PHOTO: This July 9, 2014, file photo shows Bob Wilkinson, right, an environmental safety manager for the contractor Washington River Protection Solutions, demonstrating protective and clothing and a scuba-type tank-and-mask breathing apparatus used by workers in areas with potential exposure to possibly harmful vapors during a media tour of the Hanford Nuclear Reservation near Richland, Wash. The U.S. Environmental Protection Agency is fining another federal agency up to $10,000 for each week it fails to start moving radioactive sludge away from the Columbia River at the most contaminated nuclear site in the U.S. The Tri-Party Agreement required the U.S. Department of Energy to begin removing sludge from a storage basin at the Hanford Nuclear Reservation. (AP Photo/Ted S. Warren, File)
RICHLAND, Wash. (AP) — The U.S. Environmental Protection Agency is fining another federal agency up to $10,000 for each week it fails to start moving radioactive sludge away from the Columbia River at the most contaminated nuclear site in the U.S.
The Tri-Party Agreement required the U.S. Department of Energy to begin removing sludge from a storage basin at the Hanford Nuclear Reservation by Sept. 30. The Tri-City Herald reported that the Energy Department has missed that deadline, and it is proposing an extension to an undetermined date.
The EPA on Tuesday denied the extension and began assessing fines. The fine for the first week is $5,000, increasing to $10,000 for each additional week that the Energy Department fails to start removing sludge.
Hanford for decades made plutonium for nuclear weapons, and it is now engaged in cleaning up the nation's largest collection of radioactive wastes.
The Energy Department has 15 days to start efforts to resolve the dispute, and 30 days to submit a written statement if it disputes the EPA's denial of its proposal to set new deadlines.

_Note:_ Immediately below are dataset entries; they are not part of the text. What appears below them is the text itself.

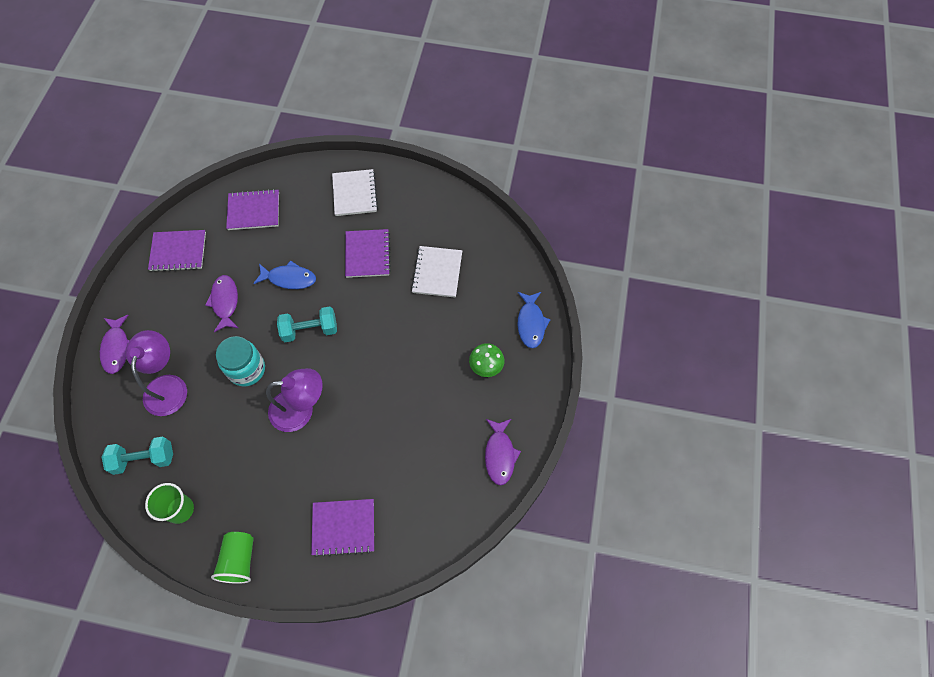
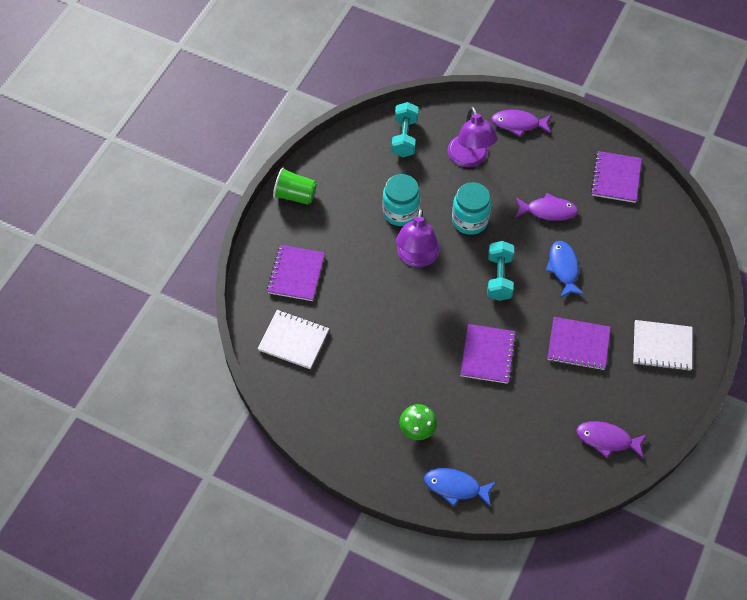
camera: 105 degrees right, 5 degrees down
(167, 386) = (470, 158): purple lamp -> purple lamp turned 60 degrees clockwise
(180, 509) = (352, 159): green cup -> none
(246, 439) = (400, 212): none -> turquoise jar
(254, 211) = (655, 247): purple notebook -> purple notebook (487, 355)
(289, 278) = (563, 268): blue fish -> blue fish turned 150 degrees clockwise
(437, 272) = (540, 408): white notebook -> white notebook (293, 340)
(500, 455) = (320, 417): purple fish -> purple fish (607, 439)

The Energy Department said insufficient federal funding in fiscal 2013 and 2014 is to blame for the missed deadline. But the EPA questioned why the Energy Department had not proposed an extension until the deadline date, rather than when budgets were set in previous years.

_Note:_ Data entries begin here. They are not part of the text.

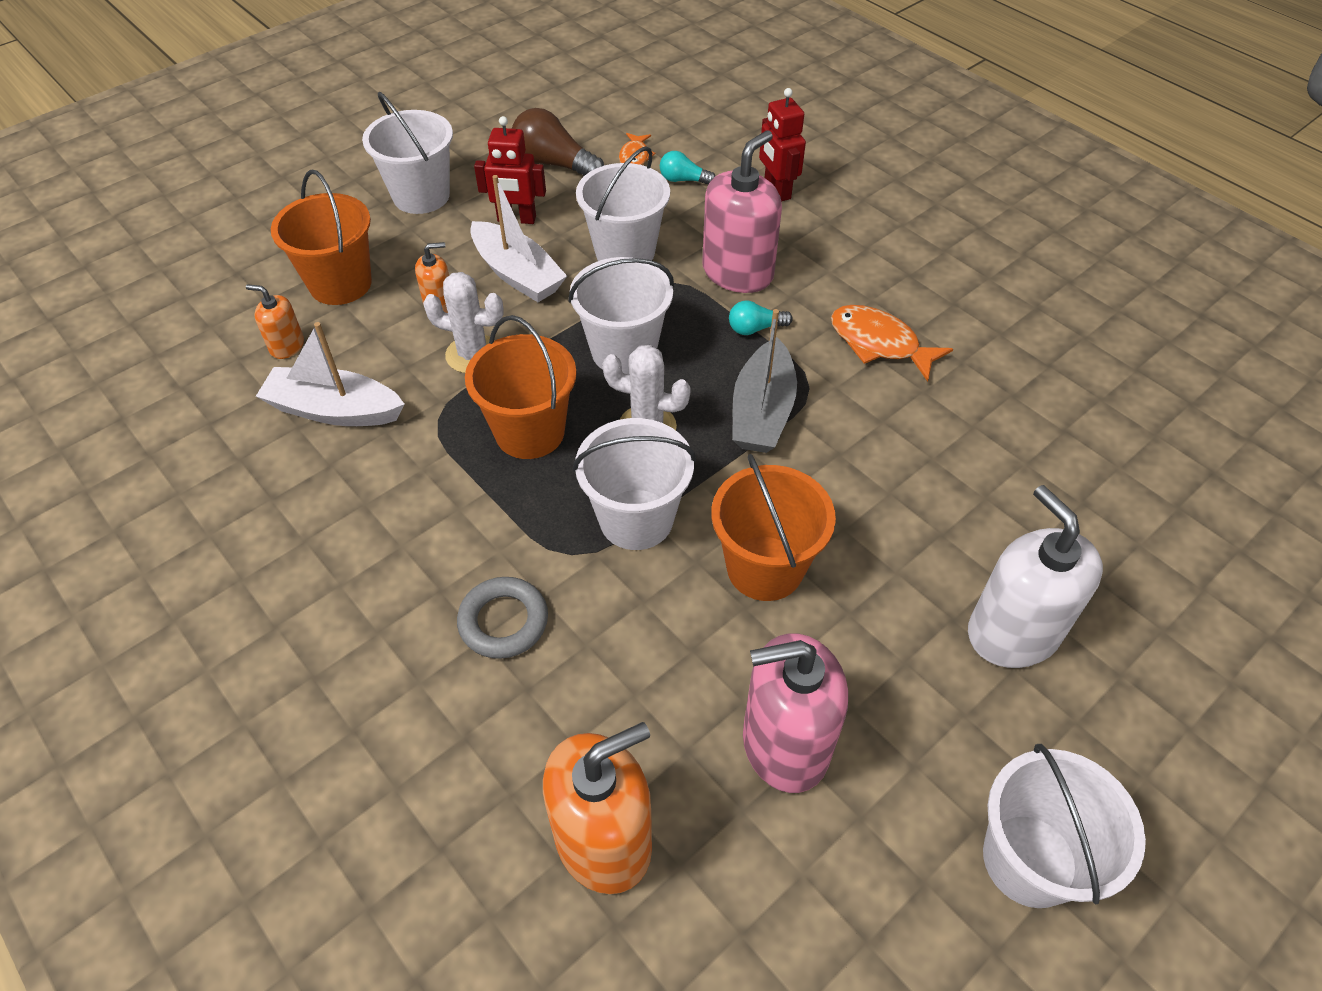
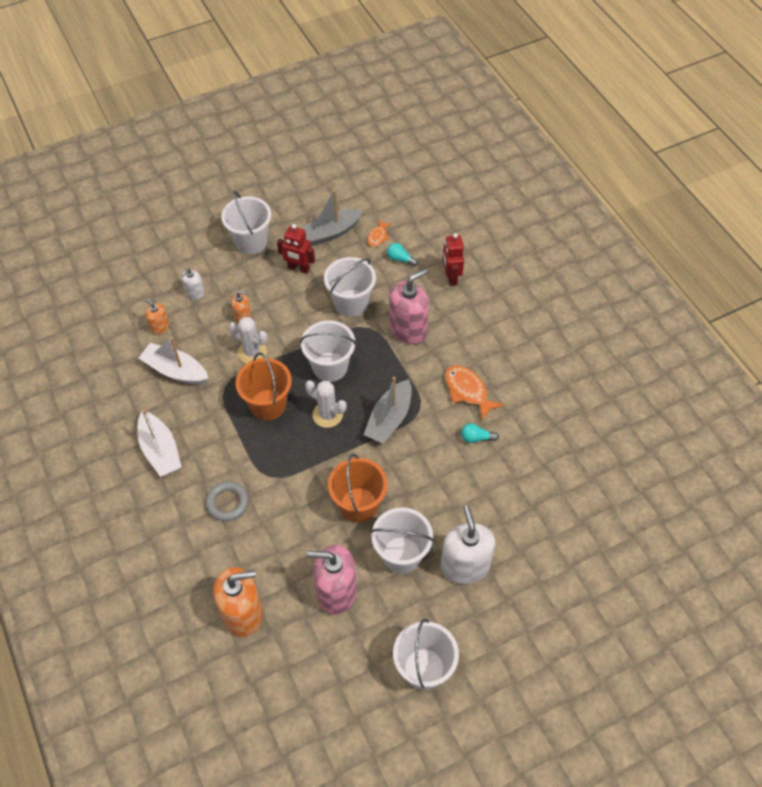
camera: 15 degrees right, 5 degrees up
(340, 284) = (195, 293): orange bucket -> white soap dispenser
(517, 274) = (288, 305): white boat -> white boat (160, 450)
(554, 164) = (330, 233): brown light bulb -> grey boat
(636, 519) = (305, 465): white bucket -> white bucket (401, 555)
(755, 328) = (404, 367): turquoise light bulb -> turquoise light bulb (476, 438)

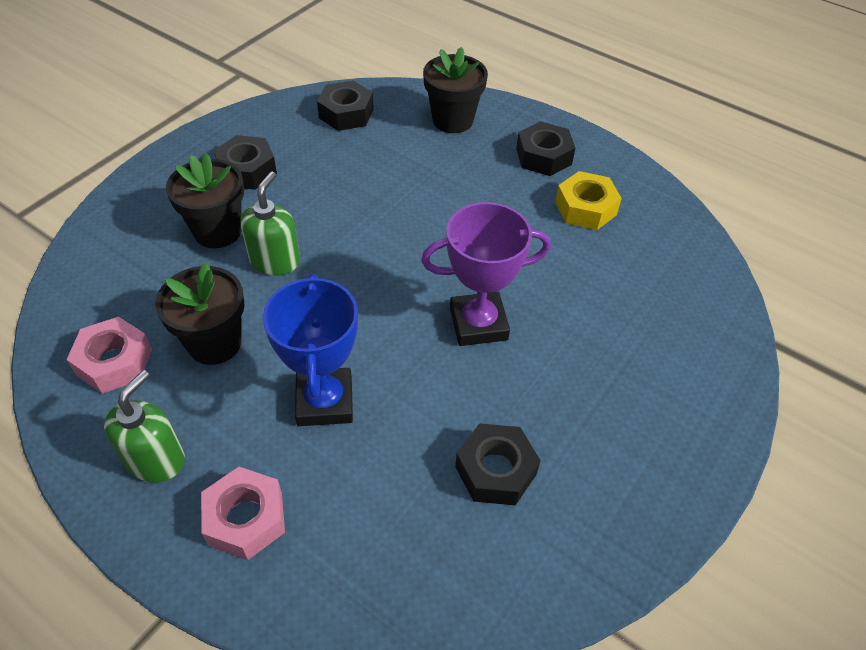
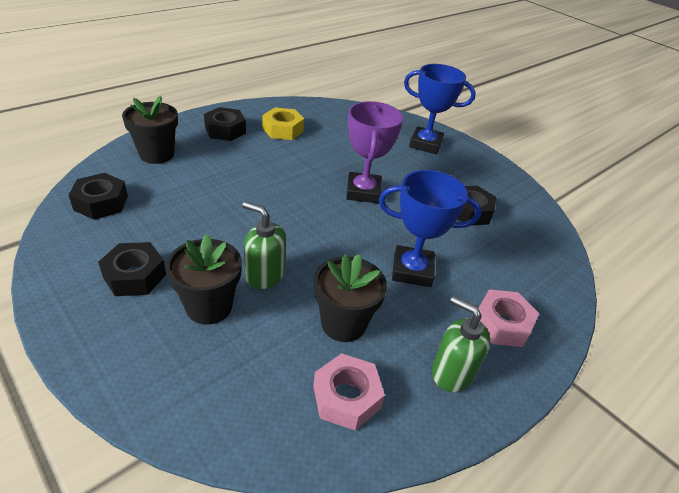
camera: 80 degrees left, 10 degrees down
(672, 390) = (425, 144): none -> blue trophy

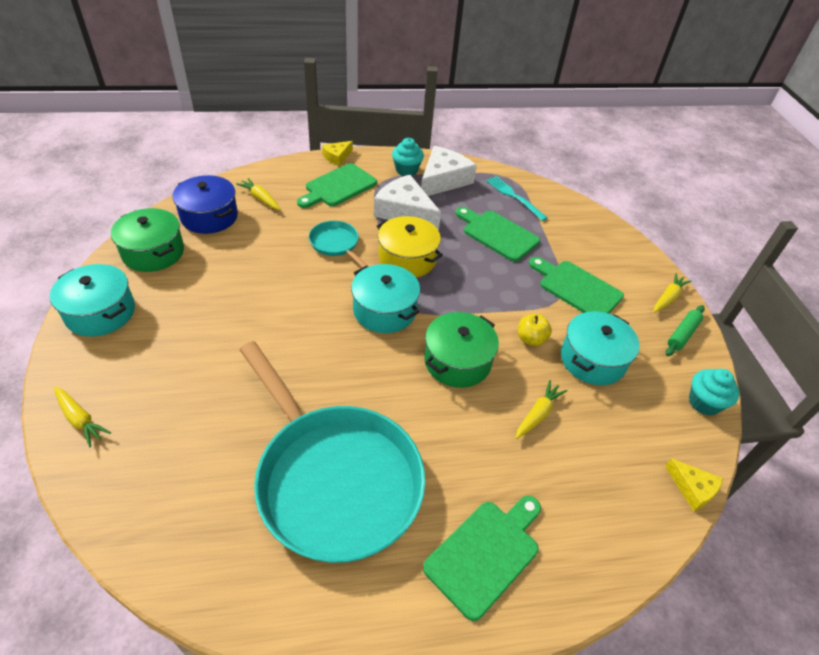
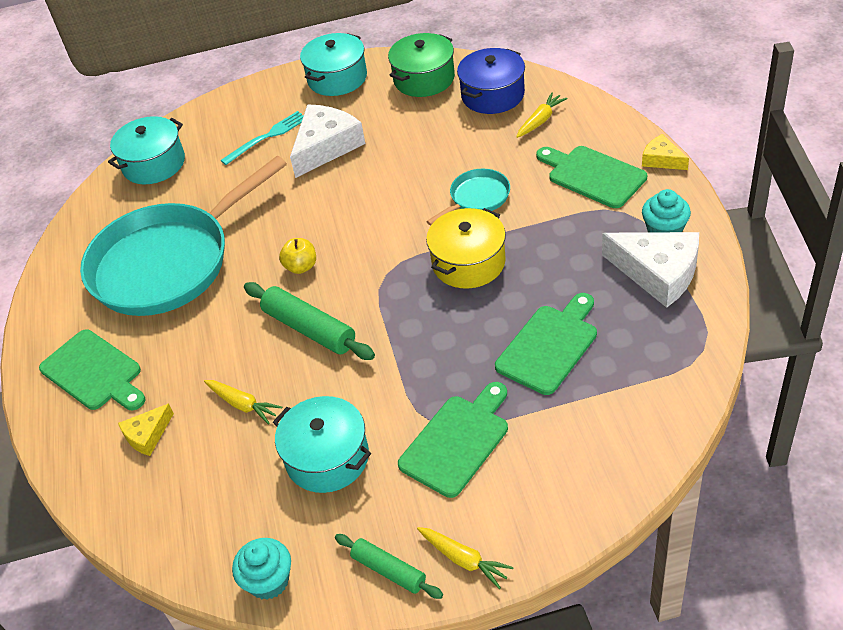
camera: 95 degrees right, 0 degrees up
(80, 419) = (224, 110): yellow carrot -> none
(384, 310) = (376, 258): turquoise pot -> turquoise pot (154, 164)
(405, 211) = (564, 245): white cheese -> white cheese (326, 146)
(457, 361) = (309, 329): green pot -> green rolling pin
(514, 197) = (651, 359): turquoise fork -> turquoise fork (267, 137)
(531, 339) = (352, 393): yellow apple -> yellow apple (301, 267)
(692, 488) = (149, 550): yellow cheese -> yellow cheese (147, 435)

The EPA already has extended deadlines for sludge removal numerous times, said the letter signed by Dennis Faulk, the EPA's Hanford program manager. The deadline for having all the sludge out of the K West Basin originally was 2002, and that has been extended 13 years, the letter said.
EPA denied the extension request because the Energy Department failed to say how long the extension would be, failed to identify related timetables or schedules that would be affected, and did not show good cause for the extension, the letter said.
"EPA has consistently made clear to DOE EPA's expectation that sludge removal work be funded and proceed," the letter said. "EPA has identified sludge removal as one of the highest Hanford cleanup priorities."
The basins attached to Hanford's K East and K West reactors were used to store irradiated nuclear fuel left over when much of the effort to remove weapons-grade plutonium stopped near the end of the Cold War.
As the fuel corroded underwater, it combined with dirt and bits of concrete from the pools to form a highly radioactive sludge.
The last of the 2,300 tons of fuel was removed from the basins in 2004. Since then workers have been dealing with the radioactive sludge that remains.
The next step is to get it out of the K West Basin and moved away from the river until it can be treated for disposal.
The Energy Department has spent $139 million to date on the sludge, with about $308 million total estimated to be required to get the sludge retrieved and treated for disposal.